Efficient Linearizability Checking for Actor-based Systems

TL;DR

This paper introduces DS2, a framework for efficiently verifying linearizability in actor-based distributed systems by comparing concurrent executions to simple sequential models, aiding developers in bug detection.

Contribution

The work presents a novel, automated approach for linearizability checking in actor systems, simplifying validation without complex specifications and improving bug detection through refined schedule exploration algorithms.

Findings

DS2 effectively detects bugs in distributed actor algorithms.

Refined schedule enumeration algorithms improve bug-finding efficiency.

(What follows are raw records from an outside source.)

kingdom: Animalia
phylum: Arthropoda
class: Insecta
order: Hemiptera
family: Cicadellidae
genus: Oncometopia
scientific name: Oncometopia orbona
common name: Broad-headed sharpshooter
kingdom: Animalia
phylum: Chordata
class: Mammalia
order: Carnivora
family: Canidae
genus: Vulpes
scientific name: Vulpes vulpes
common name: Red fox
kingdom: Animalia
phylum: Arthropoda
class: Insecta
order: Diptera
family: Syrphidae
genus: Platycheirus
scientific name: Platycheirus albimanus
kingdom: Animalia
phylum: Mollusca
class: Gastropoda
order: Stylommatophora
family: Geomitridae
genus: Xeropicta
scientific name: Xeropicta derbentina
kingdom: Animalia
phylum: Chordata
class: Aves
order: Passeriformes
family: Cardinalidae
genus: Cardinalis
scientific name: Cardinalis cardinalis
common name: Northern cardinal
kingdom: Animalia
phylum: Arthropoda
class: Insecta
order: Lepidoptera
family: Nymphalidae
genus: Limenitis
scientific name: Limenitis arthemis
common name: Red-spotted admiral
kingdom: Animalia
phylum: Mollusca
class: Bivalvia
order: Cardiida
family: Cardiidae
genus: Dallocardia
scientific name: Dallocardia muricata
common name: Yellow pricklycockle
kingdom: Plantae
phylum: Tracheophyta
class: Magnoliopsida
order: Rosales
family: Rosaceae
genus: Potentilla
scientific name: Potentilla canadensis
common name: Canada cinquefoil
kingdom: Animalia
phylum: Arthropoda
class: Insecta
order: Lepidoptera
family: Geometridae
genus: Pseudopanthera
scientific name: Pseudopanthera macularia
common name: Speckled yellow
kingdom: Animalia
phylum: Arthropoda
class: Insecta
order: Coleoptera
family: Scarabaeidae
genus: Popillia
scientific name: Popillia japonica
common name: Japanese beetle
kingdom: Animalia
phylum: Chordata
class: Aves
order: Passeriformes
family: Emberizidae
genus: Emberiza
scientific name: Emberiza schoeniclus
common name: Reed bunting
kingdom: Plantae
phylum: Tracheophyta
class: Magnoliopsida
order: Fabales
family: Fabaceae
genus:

Validation against literature algorithms demonstrates DS2's practical utility.

Abstract

Recent demand for distributed software had led to a surge in popularity in actor-based frameworks. However, even with the stylized message passing model of actors, writing correct distributed software is still difficult. We present our work on linearizability checking in DS2, an integrated framework for specifying, synthesizing, and testing distributed actor systems. The key insight of our approach is that often subcomponents of distributed actor systems represent common algorithms or data structures (e.g.\ a distributed hash table or tree) that can be validated against a simple sequential model of the system. This makes it easy for developers to validate their concurrent actor systems without complex specifications. DS2 automatically explores the concurrent schedules that system could arrive at, and it compares observed output of the system to ensure it is equivalent to what the sequential implementation could have produced. We describe DS2's linearizability checking and test it on several concurrent replication algorithms from the literature. We explore in detail how different algorithms for enumerating the model schedule space fare in finding bugs in actor systems, and we present our own refinements on algorithms for exploring actor system schedules that we show are effective in finding bugs.